[TASK GOAL] The answer should be an exact repeat of the stretch of material below from the line containing "pinky mcp: (37, 125)" through the line containing "index pip: (241, 226)".

[STORED DATA]
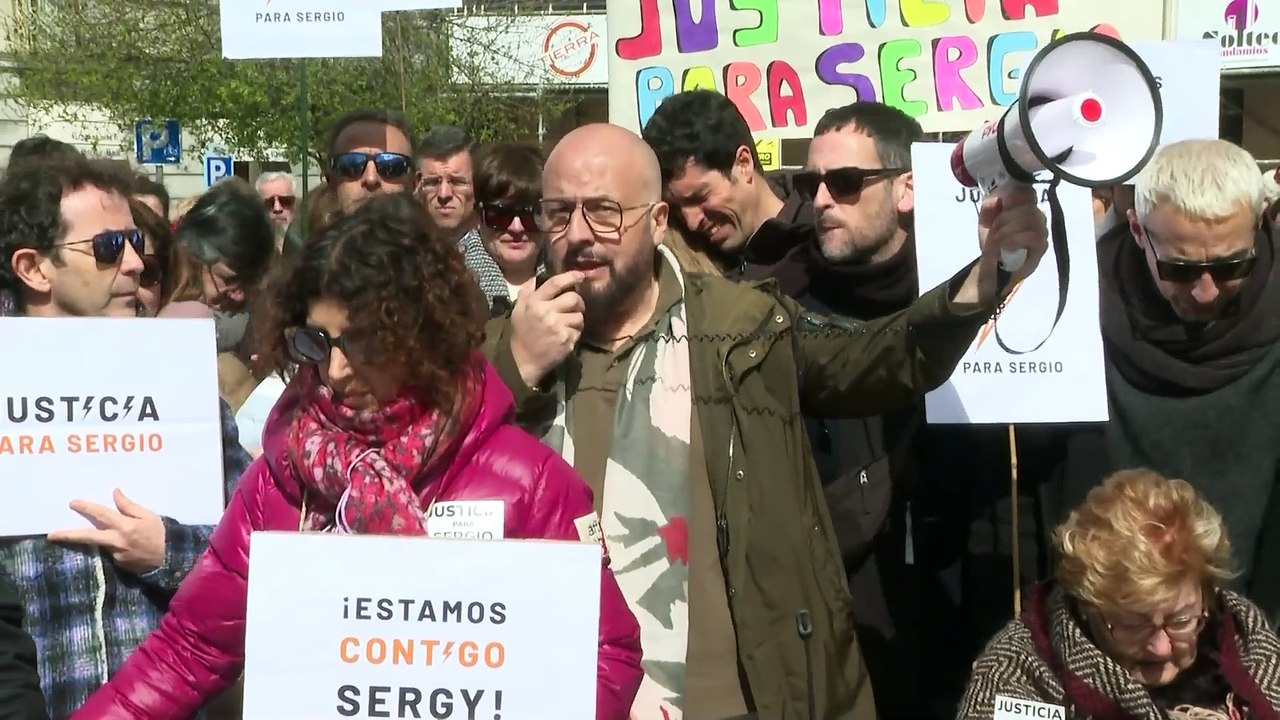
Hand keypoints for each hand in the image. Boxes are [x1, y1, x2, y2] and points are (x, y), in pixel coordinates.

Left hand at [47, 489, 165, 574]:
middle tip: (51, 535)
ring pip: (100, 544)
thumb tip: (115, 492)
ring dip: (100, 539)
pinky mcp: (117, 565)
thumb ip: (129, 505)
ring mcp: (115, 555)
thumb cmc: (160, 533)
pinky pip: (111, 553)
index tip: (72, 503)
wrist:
==
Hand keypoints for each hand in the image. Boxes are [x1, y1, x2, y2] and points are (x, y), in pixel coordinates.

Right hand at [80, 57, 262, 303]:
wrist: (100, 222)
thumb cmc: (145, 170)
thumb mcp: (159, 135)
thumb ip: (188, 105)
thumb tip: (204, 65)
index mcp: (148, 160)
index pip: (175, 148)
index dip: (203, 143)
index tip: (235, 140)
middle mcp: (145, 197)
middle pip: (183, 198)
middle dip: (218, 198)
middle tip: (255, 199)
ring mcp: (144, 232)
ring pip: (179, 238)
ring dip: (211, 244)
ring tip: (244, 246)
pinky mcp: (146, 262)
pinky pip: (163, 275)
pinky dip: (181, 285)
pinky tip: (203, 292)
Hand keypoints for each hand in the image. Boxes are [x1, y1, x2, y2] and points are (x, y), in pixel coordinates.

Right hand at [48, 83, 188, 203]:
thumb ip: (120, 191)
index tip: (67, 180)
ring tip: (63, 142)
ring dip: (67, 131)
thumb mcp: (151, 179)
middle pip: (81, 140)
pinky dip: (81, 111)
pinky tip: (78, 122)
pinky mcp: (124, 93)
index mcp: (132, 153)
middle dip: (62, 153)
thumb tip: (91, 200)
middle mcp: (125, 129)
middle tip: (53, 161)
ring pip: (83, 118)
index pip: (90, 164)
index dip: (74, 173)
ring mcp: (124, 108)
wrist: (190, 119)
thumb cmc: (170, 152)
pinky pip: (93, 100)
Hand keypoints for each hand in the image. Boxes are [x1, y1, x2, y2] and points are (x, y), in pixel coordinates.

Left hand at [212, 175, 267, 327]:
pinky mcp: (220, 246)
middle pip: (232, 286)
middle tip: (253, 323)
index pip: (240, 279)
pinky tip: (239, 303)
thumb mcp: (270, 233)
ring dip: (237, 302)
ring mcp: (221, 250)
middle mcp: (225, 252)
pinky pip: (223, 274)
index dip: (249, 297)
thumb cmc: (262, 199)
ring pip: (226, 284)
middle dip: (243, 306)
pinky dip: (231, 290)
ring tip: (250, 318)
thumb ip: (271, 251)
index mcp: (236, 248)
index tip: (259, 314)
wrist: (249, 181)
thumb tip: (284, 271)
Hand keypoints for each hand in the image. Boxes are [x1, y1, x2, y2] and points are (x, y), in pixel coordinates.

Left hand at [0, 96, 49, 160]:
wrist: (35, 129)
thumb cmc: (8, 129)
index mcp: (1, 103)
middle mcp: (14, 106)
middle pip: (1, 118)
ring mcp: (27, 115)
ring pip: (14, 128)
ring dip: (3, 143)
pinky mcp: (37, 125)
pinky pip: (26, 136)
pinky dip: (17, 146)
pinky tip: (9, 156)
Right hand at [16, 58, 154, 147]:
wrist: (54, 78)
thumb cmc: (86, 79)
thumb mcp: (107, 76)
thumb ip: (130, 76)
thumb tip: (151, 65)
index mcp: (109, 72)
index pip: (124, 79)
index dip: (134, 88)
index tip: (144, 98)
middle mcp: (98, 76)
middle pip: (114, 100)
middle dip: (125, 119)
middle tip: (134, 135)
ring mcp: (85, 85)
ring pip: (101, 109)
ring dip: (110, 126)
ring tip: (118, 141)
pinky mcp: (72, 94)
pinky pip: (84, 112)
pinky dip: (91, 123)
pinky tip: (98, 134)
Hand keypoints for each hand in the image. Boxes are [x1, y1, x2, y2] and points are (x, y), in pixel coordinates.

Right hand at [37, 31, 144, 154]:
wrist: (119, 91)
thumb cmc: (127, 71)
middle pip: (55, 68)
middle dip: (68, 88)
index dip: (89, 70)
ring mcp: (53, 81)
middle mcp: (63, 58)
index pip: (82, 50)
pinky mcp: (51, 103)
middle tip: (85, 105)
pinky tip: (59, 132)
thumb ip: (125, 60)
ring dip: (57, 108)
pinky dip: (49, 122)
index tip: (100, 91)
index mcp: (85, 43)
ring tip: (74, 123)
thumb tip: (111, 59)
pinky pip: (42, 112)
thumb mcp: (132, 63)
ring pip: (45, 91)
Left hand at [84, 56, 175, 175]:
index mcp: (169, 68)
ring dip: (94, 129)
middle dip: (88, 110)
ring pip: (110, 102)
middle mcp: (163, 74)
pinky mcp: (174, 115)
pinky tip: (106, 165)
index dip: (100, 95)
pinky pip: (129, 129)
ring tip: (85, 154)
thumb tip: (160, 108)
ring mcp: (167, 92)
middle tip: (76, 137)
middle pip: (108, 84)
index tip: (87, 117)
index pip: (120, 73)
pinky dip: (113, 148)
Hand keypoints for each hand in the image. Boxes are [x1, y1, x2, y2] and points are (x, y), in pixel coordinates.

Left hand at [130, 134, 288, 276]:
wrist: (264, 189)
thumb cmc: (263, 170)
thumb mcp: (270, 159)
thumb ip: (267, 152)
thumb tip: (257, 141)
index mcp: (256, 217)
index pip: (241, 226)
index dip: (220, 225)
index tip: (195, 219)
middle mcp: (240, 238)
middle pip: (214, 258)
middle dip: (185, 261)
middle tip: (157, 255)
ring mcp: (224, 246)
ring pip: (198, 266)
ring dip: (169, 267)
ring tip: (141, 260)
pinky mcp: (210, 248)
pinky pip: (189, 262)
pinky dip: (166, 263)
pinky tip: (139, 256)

[RESPONSE AREA]
pinky mcp: (37, 125)
pinky pip: (26, 136)
pinky dip: (17, 146)
pinky tip: (9, 156)
Right hand at [16, 58, 154, 147]:
wrist: (54, 78)
thumb cmc: (86, 79)
thumb mcp: (107, 76)
thumb ip: (130, 76)
thumb tip: (151, 65)
index mcp: (109, 72)
index pip: (124, 79)
index dip: (134, 88)
index tip: (144, 98)
middle mcp: (98, 76)
middle pip: (114, 100)
middle dip: (125, 119)
middle tip: (134, 135)
ring mcp: (85, 85)
ring pip: (101, 109)
ring dip: (110, 126)
ring tip: (118, 141)
pinky mcp: (72, 94)
pinky pip: (84, 112)
pinky dip: (91, 123)
pinky tip: (98, 134)
Hand keypoints for each hand in the image. Boxes are [x1, y1, x2, y2] and points are (x, y), in pixel coordinates.

Right hand at [37, 31, 144, 154]:
wrist: (119, 91)
thumb cmc: (127, 71)
middle pip: (55, 68)
middle dip: (68, 88)
index dip: (89, 70)
ring mcp: (53, 81)
middle mcp: (63, 58)
index pip: (82, 50)
pinky mcp: (51, 103)
middle tip: (85, 105)
pinky tip: (59, 132)
thumb ip: (125, 60)
ring dip: (57, 108)
pinky dip: (49, 122)
index tip: (100, 91)
index mcp: (85, 43)
ring tip: (74, 123)
thumb tip: (111, 59)
pinky pip: (42, 112)
thumb mcp: (132, 63)
ring pip: (45, 91)
Left hand at [84, 56, 175, 175]:
index mcp: (169, 68)
ring dip: (94, 129)
middle dip: (88, 110)
ring pip: (110, 102)
middle mcp: (163, 74)
pinky mcp: (174, 115)
pinky tip: (106, 165)
index dip: (100, 95)
pinky pip: (129, 129)
ring tip: (85, 154)
thumb tip: (160, 108)
ring mcp: (167, 92)
middle tip: (76, 137)
middle pip: (108, 84)
index tip: (87, 117)
index pip: (120, 73)
pinky dip: (113, 148)
Hand keypoints for each hand in the image. Boxes are [x1, y1, x2, y2] and points are (x, y), in pixel coordinates.

Left hand at [130, 134, 288, 276]:
wrist: (264, 189)
thumb cmc: (263, 170)
thumb mcp: (270, 159)
thumb ip: (267, 152)
thumb tip: (257, 141)
index mcp: (256, 217)
index pip: (241, 226)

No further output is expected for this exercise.